Paesaggi, Bologna, Venezia, nature morte e figurativo
E’ una pittura d’atmosfera fatta di silenzi, giochi di luce e di ombre, con decise reminiscenze ottocentesche che si collocano nell’ambito del classicismo. Una pittura che predilige gli scorci suggestivi e gli angoli più tipici di Bologna o certe calli di Venezia dove luce ed acqua si fondono in chiarori.
I rii di Venezia da lui dipinti non esplodono con una vivacità di colori chiassosi: pacatamente distendono toni sommessi di un’atmosfera ventilata, dove nel cielo si stracciano lembi di nuvole leggere. Una lama di luce che fende il quadro e dona un pallido oro agli antichi muri scalcinati o una mensola barocca, il tonfo sordo di un remo sull’acqua sono i soli eventi della tranquillità delle sue Venezie.
Il suo amore per la natura ha prodotto opere dove si possono incontrare paesaggi immersi in un clima romantico, le nature morte in particolare i fiori dipinti donano pacate riflessioni, un entusiasmo che si sviluppa in un armonico assemblaggio di emozioni.

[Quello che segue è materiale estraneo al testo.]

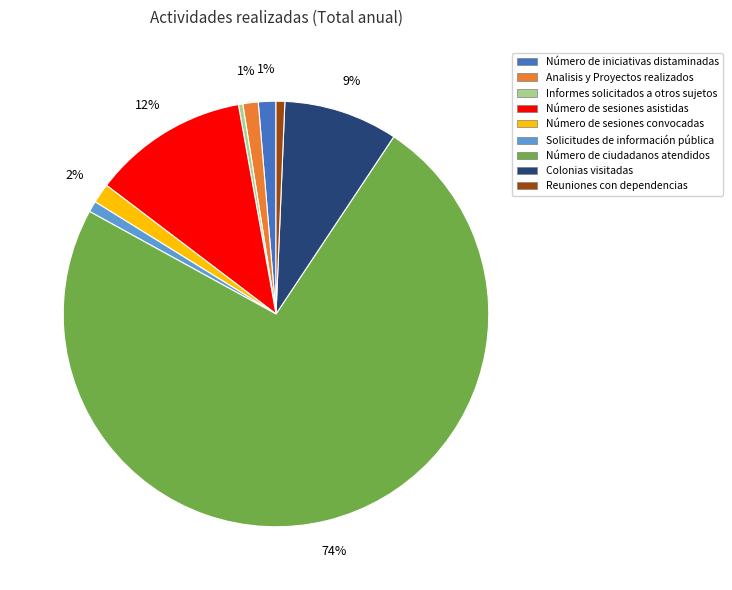

Is it true that Número de iniciativas distaminadas is 1% of the pie?

True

Le sue rose donano sentimento e amore.
Una nota anche ai ritratti da lui dipinti dove espressioni divengono messaggio di vita, volti soffusi di delicato sentimento, si evidenziano efficaci proporzioni tecniche. Le scene di contenuto sacro sono le sospensioni spirituali e l’intensità delle reazioni di ricerca emotiva che portano il pittore nell’interno della personalità del soggetto raffigurato.
Tecniche usate: olio su tela a pennello e spatola, acquerello.
Laghetto in Val di Setta
La luce all’orizzonte del sole al tramonto mette in evidenza una nube che adombra la veduta, lasciando trapelare pochi raggi di luce riflessi con un bagliore intenso dalla superficie di uno specchio d’acqua. Pare che la penombra renda tristi gli arbusti intorno all’acqua, come avvertissero l’avvicinarsi dell’inverno. Però il riflesso vivido del laghetto consola e incoraggia le gracili piante ricordando loro che vi sarà il ritorno della forza vitale della natura, quando essa adornerà i loro teneri rami di freschi e giovani germogli, trasformati poi dal sole primaverile in altri rami e tante foglie.
Allora si può rammentare, ispirati dalle georgiche virgiliane: silvae canunt undique avibus, “et de altis arbustis assiduae cicadae” (le selve echeggiano per ogni dove del canto degli uccelli, “e degli alti arbusti cantano incessanti le cicale”).